> Instructions to follow
Can you continue the following passage about the Epstein drive's exhaust speed and burn time, starting right after its last sentence?

> Selected passage
So for every proton, you get 2 helium atoms.  Total atomic mass 8.  Oxygen has an atomic mass of 16.  So you're tripling your total mass.  Assuming even division of the kinetic energy, and some energy is lost and the Epstein is only 95% efficient (it has to be extremely efficient or the whole ship using it is going to vaporize)

x = 1/2 * m * .95(8.5%c)^2

x = 1/2 * 3m * (V)^2

.5m(8.5c)^2 = 1.5m(V)^2

0.33333 *.95  (8.5c)^2 = V^2

0.562(8.5c) = V

V = 4.777%C

ISP =  1 459 845

Now we're hauling ass.  If your space awesomesauce wtf sci-fi Mars warship (that is "stealth" as well, of course, cuz special black paint prevents the star like flare from your engine from being detected) is half propellant (gotta have room for the railguns, armor, and really posh looking interior!) you can do a 10 m/s burn for 275 hours!

It depends on planetary positioning but it appears that this is about 11.4 days at full thrust, you could build a ship that could do a Mars to Jupiter run at 10m/s^2 the whole trip.  This is also why in theory, if you just posit that the Epstein drive internally basically uses magic - it's made of indestructible adamantium with internal mirrors that reflect 100% of all incoming energy away from the drive - you could do multiple gravity burns, for days even, if you had a ship that is all engine and propellant tanks.  (there are rich people racing ships in the novels that can do this)

> Given entries
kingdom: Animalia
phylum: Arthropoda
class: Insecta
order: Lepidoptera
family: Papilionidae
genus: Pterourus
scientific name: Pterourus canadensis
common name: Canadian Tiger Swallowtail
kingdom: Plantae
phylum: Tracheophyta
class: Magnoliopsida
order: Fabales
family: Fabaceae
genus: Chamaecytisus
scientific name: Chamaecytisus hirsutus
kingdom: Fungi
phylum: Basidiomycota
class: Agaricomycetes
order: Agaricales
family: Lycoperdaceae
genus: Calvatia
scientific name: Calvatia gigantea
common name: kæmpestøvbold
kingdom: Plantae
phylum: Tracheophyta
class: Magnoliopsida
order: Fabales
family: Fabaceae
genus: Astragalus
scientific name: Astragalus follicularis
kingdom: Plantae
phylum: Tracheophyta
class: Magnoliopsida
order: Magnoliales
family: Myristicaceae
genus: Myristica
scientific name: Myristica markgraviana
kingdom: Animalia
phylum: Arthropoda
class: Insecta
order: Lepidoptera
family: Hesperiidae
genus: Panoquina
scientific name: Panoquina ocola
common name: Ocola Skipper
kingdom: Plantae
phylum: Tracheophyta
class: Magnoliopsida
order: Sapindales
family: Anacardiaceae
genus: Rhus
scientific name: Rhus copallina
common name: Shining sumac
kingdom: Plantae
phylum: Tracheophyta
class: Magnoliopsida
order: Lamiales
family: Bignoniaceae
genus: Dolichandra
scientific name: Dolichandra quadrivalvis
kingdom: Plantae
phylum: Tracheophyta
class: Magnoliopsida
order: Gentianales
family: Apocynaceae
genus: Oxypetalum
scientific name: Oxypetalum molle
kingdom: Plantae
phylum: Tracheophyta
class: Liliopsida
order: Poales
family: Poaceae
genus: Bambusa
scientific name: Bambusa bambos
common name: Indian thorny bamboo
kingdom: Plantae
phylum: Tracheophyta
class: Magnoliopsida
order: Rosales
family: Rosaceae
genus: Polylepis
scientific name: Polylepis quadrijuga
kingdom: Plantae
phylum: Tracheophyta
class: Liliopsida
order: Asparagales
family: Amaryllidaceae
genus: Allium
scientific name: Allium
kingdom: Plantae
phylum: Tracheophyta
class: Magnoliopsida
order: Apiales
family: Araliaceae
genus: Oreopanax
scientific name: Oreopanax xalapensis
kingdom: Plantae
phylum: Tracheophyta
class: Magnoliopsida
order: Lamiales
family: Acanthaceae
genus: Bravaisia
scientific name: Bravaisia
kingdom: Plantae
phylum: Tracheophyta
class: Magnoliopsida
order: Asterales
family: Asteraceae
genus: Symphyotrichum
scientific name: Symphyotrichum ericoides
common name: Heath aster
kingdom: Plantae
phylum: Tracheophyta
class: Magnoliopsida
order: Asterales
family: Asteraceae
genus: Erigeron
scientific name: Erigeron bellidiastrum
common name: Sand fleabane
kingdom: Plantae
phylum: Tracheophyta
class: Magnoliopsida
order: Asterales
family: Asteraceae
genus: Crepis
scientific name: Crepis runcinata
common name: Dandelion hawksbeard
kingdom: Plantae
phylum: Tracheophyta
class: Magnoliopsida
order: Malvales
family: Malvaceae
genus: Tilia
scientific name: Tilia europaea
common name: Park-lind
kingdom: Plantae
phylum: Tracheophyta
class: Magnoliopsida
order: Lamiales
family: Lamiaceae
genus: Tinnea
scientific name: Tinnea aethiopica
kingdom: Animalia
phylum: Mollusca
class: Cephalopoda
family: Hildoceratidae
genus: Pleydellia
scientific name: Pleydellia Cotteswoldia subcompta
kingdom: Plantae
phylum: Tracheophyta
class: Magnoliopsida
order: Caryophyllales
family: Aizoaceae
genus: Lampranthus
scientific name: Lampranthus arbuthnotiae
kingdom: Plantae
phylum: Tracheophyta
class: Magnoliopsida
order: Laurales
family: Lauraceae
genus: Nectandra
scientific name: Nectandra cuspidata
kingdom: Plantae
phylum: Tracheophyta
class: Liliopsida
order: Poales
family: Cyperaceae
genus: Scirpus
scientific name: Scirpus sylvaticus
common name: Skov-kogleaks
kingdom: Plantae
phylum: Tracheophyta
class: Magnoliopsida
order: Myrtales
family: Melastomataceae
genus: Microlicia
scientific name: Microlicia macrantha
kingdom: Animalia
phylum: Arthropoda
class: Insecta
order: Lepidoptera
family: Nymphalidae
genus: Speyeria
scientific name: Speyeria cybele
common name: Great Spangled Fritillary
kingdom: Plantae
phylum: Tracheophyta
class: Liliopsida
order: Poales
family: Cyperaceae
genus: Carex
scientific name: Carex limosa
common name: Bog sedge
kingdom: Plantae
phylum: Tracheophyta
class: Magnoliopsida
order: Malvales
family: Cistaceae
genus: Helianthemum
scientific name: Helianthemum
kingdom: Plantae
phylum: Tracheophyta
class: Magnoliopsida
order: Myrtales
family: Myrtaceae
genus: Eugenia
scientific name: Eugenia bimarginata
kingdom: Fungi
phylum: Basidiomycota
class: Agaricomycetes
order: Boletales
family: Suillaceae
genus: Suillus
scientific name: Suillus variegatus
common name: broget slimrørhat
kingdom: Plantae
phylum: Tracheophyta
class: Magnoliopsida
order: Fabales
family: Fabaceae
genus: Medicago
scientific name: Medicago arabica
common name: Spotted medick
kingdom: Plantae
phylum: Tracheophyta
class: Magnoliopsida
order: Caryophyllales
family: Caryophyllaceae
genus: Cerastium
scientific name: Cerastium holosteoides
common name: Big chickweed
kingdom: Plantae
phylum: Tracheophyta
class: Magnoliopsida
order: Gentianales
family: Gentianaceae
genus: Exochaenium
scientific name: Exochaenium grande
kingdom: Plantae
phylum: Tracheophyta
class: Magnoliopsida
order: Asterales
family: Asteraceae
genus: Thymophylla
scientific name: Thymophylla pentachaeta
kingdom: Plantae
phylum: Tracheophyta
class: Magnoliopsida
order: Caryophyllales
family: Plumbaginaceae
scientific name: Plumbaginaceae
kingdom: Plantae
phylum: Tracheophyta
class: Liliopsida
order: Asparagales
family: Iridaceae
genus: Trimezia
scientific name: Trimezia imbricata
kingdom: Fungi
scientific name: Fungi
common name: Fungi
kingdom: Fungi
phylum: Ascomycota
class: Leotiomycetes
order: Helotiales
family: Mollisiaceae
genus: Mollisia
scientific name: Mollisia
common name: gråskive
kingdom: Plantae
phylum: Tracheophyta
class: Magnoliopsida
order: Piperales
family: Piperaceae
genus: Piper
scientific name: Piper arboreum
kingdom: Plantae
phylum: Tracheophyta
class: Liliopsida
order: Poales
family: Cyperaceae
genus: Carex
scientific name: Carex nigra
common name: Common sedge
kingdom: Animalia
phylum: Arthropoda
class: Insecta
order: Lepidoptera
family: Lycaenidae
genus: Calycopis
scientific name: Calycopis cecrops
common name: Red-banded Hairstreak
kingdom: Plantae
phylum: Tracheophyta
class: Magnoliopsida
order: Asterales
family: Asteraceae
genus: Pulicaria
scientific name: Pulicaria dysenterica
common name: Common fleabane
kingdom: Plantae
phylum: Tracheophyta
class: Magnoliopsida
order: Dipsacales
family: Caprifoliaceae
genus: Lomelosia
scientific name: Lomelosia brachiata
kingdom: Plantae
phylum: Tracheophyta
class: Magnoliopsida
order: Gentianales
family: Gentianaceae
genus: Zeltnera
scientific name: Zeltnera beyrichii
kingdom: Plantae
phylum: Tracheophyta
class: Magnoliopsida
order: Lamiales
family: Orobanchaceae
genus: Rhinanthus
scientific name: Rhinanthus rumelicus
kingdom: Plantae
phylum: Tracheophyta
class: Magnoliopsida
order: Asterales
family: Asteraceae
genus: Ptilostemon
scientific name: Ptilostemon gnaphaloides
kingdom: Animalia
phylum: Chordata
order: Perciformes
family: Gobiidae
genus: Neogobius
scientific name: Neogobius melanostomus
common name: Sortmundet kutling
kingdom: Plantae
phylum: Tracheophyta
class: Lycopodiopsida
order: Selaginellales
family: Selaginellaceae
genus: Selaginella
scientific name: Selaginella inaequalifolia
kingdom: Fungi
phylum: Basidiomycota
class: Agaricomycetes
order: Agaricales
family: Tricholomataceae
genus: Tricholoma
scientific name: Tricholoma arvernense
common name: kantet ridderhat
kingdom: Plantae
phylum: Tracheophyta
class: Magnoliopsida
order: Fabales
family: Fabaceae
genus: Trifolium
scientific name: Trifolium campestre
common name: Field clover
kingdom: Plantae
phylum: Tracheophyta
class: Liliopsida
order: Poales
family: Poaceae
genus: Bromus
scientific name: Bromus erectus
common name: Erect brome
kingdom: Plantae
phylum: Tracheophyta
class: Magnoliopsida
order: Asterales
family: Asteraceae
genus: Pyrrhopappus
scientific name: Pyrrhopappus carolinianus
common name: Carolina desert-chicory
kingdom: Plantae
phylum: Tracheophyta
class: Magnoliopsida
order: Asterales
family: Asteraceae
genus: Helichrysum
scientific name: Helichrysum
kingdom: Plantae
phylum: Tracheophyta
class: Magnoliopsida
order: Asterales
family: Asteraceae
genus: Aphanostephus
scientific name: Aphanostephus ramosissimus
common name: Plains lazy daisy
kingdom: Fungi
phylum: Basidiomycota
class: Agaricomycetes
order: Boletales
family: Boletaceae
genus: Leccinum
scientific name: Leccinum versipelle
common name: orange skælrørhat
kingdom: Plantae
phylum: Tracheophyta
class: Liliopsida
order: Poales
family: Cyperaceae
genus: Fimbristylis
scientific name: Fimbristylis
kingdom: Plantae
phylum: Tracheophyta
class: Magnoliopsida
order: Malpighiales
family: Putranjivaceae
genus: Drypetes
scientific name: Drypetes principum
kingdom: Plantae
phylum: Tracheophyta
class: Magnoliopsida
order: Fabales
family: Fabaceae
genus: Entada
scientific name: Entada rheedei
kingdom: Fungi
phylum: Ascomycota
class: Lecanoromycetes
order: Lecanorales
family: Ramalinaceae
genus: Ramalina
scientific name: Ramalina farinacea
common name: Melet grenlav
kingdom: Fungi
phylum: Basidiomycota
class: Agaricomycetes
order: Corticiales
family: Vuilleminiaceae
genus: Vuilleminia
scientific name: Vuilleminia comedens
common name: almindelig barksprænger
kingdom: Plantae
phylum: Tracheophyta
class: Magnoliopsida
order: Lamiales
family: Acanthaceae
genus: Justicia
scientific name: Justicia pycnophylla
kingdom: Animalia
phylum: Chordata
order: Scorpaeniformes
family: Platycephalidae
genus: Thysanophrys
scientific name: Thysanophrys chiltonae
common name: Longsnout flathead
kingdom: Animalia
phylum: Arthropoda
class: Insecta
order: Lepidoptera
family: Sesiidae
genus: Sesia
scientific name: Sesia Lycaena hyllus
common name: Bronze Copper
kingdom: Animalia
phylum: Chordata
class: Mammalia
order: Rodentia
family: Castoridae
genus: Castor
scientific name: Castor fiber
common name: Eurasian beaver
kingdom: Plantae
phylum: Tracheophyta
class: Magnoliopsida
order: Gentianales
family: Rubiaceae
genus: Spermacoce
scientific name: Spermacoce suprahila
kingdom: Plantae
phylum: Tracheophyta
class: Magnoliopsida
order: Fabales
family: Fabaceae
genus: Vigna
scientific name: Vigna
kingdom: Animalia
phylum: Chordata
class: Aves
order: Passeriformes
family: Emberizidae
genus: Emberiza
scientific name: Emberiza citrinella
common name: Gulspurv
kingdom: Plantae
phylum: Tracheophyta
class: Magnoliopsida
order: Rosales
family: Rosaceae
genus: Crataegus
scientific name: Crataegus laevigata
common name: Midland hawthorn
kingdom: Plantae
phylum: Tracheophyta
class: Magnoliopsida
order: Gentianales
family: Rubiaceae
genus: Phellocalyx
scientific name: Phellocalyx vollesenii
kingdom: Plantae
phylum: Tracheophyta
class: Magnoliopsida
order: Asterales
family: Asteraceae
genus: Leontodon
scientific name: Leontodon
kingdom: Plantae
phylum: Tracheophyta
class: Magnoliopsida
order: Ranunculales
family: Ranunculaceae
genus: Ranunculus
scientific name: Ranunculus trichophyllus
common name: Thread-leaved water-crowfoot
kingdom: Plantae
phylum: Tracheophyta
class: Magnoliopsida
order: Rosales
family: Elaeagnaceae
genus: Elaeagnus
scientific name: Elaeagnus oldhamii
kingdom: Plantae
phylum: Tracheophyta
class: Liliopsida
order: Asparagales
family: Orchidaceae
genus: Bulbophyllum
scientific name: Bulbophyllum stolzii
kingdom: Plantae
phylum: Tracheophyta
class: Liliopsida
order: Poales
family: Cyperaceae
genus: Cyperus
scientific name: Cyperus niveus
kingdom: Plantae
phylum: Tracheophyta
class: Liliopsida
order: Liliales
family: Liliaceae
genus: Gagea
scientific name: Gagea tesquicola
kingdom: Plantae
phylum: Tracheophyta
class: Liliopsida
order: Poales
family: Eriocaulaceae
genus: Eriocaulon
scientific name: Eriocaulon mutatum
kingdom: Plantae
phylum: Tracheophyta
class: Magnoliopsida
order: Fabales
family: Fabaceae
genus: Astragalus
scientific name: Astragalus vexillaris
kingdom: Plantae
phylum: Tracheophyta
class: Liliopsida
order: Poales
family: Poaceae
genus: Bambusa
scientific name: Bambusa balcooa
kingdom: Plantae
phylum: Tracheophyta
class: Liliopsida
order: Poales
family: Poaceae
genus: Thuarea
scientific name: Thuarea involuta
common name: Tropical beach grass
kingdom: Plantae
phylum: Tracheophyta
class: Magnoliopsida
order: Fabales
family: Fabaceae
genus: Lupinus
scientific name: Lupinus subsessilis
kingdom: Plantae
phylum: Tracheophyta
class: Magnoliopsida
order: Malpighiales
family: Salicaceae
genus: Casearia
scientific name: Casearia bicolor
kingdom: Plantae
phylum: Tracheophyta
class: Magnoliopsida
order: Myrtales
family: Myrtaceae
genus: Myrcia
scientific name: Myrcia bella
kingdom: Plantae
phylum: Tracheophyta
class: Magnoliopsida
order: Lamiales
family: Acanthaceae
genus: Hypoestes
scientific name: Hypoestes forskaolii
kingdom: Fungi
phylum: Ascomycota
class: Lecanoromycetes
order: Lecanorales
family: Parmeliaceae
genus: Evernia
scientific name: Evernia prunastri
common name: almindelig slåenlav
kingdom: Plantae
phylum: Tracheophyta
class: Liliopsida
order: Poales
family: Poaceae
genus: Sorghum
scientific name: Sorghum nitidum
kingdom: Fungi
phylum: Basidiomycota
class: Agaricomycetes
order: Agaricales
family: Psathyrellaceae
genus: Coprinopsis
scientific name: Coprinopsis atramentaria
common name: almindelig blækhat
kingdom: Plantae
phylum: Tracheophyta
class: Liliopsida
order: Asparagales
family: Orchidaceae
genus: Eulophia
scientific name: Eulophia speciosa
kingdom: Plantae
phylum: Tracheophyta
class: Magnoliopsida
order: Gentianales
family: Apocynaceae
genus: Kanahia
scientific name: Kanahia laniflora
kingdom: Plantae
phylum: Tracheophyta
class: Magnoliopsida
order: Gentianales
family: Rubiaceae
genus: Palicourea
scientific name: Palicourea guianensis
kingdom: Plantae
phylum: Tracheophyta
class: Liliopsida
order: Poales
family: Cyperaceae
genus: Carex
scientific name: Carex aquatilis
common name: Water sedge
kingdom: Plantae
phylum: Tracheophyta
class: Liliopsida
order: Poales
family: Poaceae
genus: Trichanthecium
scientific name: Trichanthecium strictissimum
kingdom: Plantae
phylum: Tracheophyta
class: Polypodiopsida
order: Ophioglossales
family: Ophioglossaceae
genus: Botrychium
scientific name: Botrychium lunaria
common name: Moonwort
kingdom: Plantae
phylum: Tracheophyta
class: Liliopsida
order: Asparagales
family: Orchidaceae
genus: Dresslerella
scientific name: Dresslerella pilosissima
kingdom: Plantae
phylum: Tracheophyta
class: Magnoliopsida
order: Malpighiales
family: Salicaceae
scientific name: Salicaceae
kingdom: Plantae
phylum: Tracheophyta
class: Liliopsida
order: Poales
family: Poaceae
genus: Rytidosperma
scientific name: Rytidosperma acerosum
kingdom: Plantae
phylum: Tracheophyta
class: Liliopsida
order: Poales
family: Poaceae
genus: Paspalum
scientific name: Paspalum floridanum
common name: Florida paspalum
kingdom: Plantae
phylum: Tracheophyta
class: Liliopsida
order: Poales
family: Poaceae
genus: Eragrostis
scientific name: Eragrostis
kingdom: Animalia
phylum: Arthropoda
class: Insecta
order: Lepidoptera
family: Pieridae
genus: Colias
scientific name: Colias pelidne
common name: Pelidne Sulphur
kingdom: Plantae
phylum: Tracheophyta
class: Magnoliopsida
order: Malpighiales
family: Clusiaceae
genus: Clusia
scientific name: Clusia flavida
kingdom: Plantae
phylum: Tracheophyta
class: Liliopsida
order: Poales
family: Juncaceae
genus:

> Task answer
One thing of note : if you're using proton-lithium or proton-boron fusion, the main mass of fuel is actually the lithium or boron.  The water consumption is nothing.  You'd be consuming the ship's mass in boron or lithium to do a high gravity trip between planets.  I'm not sure how much lithium or boron there really is in our solar system, at least in minable forms, to be throwing it away like this.  

Something like the Epstein might be possible, albeit it might have to be extremely large.  If you think about it, the larger a fusion reaction chamber is, the more the outer plasma protects the walls of the chamber from being heated by the energy produced by the inner core.  Logically you could just keep making the reactor bigger and bigger and bigger.  You could never use the energy produced directly - converted to electric power, you'd be producing as much energy as it takes to convert your whole ship to vapor every second - but you could allow it to escape, shaping the thrust plume with magnets indirectly and using yet more layers of plasma to protect you.  

Of course, good luck with stealth.  The absurdity of even attempting to stealth something that probably makes a plasma plume brighter than the inner planets as seen from earth...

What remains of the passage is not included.